I love your service. I'm glad I get to use it all the time in San Francisco. I'm really happy with it. But, you know, the promise of robo taxis is the 40 cent a mile unlimited thing that shows up in 30 seconds with just the vehicle that you want. Like, you know, that's that is where we're going. And if we get there 10 years sooner, 20 years sooner, it makes an enormous difference to the world, especially now.
especially now we're kind of at the point like I was really hoping five years ago that just the superiority of EVs was going to help us make the transition away from
You know using motor fuel to power light transport it seems like such low-hanging fruit for me in terms of like making the world a better place and It feels like Tesla did such a great job with that and and for a while there It looked like maybe the world was moving in that direction now. It seems like it
Aside from Tesla, the world has stepped back from the promise of this kind of thing. And so more than I felt was true a few years ago, like succeeding in AVs, because AVs are naturally EVs. And because AVs have that 5X leverage, right? One AV replaces five ICE vehicles worth of...

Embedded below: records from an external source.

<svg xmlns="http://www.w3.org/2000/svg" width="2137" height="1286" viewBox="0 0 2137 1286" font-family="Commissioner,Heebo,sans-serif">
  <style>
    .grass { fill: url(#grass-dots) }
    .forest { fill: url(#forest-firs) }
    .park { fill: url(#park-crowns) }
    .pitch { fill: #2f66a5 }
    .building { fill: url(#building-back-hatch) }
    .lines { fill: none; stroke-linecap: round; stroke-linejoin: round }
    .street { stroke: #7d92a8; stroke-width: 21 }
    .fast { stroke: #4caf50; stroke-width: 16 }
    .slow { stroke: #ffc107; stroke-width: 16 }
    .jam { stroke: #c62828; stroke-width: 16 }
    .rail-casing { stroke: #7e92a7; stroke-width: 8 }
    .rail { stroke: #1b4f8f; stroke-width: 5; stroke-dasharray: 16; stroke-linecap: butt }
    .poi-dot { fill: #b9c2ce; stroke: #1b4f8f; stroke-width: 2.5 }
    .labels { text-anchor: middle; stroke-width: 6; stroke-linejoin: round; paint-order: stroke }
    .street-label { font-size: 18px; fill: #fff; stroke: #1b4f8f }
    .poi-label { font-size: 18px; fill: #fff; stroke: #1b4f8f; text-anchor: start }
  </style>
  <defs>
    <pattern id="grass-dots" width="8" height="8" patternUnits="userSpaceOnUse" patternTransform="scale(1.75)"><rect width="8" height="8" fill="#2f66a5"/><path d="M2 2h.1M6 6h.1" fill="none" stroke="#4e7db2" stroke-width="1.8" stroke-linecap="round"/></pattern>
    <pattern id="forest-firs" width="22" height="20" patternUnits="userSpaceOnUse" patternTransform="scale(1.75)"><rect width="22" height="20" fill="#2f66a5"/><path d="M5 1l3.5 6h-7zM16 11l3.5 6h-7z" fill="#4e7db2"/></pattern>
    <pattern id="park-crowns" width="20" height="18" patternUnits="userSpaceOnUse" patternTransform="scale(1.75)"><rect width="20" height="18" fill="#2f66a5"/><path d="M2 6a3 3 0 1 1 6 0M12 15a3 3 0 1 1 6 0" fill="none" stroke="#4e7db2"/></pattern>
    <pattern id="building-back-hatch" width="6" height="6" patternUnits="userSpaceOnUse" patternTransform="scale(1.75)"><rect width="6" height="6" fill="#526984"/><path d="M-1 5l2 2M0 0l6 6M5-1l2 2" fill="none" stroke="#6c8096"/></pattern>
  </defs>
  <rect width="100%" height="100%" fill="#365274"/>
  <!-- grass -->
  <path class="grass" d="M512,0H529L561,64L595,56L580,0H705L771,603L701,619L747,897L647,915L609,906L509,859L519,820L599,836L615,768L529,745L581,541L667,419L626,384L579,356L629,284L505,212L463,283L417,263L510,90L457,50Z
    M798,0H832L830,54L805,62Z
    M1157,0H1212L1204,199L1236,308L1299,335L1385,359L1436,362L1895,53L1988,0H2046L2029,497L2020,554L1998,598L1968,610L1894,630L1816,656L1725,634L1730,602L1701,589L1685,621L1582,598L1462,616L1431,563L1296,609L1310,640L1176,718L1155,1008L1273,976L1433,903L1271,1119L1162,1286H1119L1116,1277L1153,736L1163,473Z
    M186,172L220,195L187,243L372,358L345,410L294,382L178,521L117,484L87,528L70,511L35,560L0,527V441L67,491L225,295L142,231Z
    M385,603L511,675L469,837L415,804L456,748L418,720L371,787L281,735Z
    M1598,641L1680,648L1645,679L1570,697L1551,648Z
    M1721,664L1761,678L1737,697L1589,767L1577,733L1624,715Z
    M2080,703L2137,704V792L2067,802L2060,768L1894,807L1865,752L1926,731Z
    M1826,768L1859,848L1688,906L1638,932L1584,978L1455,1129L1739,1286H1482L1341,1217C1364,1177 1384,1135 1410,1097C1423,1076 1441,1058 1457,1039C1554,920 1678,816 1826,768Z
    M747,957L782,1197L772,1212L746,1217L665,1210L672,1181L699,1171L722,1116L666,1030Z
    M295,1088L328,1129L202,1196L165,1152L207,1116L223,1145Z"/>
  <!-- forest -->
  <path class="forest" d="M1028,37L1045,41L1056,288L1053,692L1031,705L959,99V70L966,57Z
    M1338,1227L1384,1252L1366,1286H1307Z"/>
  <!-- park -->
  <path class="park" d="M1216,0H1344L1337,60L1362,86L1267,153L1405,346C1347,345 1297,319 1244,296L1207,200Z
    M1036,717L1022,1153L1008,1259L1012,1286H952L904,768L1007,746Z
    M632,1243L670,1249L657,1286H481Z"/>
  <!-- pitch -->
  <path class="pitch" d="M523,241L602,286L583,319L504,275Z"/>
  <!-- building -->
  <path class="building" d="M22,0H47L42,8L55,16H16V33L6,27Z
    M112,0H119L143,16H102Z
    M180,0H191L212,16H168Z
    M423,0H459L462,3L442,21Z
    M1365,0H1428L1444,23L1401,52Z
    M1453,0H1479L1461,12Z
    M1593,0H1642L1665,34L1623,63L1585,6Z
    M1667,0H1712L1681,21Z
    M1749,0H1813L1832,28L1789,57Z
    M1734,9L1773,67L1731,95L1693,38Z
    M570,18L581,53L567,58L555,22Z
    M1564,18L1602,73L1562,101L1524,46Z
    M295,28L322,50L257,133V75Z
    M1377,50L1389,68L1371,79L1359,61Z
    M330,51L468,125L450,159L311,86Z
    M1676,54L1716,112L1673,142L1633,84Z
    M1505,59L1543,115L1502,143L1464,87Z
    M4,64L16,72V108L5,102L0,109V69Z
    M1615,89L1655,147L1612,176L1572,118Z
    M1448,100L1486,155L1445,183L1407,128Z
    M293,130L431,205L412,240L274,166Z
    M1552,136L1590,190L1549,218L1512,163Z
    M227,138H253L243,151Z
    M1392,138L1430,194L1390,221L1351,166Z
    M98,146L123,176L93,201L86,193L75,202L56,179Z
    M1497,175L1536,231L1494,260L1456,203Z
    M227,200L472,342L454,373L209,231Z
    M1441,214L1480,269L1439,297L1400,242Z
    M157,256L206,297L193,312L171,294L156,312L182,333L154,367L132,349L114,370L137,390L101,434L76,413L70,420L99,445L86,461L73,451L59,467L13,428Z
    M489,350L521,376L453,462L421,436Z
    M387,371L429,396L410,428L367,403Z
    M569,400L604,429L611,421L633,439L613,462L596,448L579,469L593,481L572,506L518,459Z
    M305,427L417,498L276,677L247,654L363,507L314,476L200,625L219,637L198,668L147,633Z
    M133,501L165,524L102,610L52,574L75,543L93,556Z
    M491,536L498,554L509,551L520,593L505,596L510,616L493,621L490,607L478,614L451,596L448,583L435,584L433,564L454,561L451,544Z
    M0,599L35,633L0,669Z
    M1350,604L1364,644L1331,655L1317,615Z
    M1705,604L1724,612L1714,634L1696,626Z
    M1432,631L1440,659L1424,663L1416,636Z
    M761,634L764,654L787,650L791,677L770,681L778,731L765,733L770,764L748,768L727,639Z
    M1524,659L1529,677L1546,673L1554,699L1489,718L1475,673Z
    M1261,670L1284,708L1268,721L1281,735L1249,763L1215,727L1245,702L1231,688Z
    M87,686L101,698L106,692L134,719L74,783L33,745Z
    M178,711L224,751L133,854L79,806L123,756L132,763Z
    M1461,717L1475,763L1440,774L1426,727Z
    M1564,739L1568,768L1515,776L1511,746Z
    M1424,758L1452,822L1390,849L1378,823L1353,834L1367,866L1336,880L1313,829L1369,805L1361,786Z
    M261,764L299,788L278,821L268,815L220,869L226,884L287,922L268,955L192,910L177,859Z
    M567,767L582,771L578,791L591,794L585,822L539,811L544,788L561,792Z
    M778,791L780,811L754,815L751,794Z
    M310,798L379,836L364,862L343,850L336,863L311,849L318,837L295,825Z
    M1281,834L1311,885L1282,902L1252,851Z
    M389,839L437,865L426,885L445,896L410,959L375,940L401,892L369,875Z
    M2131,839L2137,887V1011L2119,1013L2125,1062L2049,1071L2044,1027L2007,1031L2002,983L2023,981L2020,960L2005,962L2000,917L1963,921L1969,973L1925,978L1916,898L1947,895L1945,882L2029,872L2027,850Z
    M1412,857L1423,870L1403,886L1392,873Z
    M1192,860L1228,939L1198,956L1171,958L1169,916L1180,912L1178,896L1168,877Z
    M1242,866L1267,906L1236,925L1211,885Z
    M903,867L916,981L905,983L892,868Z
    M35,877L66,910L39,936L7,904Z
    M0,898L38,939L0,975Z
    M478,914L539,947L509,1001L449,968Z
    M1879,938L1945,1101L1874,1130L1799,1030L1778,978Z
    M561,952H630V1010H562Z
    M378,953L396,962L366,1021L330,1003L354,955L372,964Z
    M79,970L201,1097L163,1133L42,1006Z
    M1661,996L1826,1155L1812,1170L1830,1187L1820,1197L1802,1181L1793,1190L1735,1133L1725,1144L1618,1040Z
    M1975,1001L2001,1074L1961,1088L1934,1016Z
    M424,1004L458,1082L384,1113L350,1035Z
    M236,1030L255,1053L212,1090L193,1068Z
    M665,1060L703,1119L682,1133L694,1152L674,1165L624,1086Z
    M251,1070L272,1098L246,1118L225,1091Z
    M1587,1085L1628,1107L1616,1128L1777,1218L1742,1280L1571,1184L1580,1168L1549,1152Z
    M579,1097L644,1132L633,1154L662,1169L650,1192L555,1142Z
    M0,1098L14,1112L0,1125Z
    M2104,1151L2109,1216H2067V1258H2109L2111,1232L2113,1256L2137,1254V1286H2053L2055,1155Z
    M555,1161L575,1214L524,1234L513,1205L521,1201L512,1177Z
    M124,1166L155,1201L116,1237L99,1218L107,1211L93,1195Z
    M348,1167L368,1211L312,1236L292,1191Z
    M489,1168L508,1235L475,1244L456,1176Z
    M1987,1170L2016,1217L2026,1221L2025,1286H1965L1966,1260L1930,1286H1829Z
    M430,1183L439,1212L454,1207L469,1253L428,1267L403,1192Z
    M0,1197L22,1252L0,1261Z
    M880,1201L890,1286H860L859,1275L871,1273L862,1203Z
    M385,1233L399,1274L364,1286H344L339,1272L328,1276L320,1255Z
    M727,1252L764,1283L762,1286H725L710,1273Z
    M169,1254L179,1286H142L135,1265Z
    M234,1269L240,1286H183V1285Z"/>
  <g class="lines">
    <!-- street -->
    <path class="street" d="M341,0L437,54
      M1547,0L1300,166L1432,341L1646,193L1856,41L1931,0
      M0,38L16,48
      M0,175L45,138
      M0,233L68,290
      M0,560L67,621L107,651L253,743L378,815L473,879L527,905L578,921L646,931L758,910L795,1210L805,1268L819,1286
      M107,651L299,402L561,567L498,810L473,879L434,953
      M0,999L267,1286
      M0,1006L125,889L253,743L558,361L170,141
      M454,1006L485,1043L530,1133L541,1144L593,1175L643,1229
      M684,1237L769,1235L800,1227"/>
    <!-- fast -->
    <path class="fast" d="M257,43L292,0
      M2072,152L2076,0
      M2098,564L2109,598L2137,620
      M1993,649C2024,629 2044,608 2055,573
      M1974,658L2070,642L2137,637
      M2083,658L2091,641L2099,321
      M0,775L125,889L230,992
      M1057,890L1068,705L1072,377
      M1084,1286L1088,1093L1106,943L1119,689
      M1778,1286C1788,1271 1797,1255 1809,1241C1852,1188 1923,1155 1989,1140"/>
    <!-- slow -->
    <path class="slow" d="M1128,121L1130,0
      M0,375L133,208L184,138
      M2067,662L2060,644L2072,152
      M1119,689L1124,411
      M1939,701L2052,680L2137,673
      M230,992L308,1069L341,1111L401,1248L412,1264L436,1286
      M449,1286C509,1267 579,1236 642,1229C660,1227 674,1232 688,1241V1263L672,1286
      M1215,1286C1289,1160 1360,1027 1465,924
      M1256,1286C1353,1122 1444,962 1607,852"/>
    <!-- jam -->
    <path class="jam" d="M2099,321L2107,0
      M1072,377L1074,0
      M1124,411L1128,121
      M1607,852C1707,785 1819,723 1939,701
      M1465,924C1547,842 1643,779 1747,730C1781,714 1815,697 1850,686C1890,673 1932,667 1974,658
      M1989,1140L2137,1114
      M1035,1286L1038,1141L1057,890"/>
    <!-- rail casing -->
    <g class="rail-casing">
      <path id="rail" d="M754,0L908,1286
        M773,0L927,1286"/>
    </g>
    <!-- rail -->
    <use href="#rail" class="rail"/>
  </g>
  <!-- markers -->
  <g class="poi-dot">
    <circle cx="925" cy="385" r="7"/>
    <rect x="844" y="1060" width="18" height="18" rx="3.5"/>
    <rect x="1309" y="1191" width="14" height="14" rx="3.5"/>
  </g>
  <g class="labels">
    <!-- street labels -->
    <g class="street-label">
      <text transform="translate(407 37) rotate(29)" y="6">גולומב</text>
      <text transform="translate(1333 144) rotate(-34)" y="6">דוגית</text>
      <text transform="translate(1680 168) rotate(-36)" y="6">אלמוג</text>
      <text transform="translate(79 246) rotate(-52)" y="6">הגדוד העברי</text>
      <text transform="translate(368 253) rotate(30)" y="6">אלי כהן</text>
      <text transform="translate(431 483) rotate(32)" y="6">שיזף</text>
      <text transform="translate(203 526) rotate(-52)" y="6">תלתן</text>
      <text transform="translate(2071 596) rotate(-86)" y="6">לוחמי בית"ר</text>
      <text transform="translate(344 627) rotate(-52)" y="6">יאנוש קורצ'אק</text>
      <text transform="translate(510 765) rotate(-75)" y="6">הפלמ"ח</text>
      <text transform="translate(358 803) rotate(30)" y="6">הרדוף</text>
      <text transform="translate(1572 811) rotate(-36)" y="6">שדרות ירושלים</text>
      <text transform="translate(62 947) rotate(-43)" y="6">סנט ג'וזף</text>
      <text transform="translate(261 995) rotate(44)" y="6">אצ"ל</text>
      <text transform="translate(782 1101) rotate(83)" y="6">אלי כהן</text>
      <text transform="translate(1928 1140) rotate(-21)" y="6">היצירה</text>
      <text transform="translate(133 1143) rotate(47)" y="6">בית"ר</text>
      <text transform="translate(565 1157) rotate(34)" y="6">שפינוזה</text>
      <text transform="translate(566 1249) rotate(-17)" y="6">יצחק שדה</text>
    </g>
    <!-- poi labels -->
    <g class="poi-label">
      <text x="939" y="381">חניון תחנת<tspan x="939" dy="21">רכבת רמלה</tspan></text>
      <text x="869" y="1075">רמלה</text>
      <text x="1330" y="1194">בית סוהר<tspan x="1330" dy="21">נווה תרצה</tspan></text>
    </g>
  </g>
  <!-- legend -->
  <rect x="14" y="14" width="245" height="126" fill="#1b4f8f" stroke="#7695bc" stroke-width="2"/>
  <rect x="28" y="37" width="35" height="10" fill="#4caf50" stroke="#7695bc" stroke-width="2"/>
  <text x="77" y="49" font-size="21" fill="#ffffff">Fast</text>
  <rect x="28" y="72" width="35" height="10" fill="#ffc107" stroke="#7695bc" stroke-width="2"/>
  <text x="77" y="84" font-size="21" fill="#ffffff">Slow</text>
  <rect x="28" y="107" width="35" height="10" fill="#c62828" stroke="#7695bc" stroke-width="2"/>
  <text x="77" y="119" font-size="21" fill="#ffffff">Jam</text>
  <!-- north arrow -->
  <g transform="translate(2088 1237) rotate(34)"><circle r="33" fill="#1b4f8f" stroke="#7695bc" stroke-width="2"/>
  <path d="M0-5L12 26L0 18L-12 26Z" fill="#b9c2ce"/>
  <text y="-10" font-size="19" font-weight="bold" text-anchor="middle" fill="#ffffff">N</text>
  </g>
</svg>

worth of miles you know that you know it's another promise for you know transitioning the world to sustainable transport I mean to me it's transport that doesn't make me choke when I'm walking around LA and yeah yeah
So I would be happy to see that transition proceed to pace. And AVs are-- you're our only hope. Robotaxi.
All right, James, thank you for hanging out all day. I'm probably going to split this into two videos. Or five. It's a lot of video. Optimus section will be probably the last part. And I'll probably split that. Yeah, it's been fun hanging out. Go ahead and end this. And yeah, we'll see you guys later. Take care, guys.